PROBLEM REQUIREMENTS: Which lines in the records below contain the word "appropriate"? Return each of them.

RECORDS SUPPLIED:
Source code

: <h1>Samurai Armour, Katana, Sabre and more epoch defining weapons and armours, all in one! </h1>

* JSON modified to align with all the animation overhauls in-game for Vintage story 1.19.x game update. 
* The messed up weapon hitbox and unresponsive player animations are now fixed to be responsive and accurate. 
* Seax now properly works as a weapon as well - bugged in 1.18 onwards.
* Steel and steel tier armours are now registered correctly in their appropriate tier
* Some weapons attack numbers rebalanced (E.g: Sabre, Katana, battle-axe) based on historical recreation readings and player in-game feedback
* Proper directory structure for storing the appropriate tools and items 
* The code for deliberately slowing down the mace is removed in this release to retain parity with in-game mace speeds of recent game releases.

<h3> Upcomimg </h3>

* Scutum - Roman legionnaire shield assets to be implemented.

COMPLETED EXERCISE:
* Steel and steel tier armours are now registered correctly in their appropriate tier
* Proper directory structure for storing the appropriate tools and items 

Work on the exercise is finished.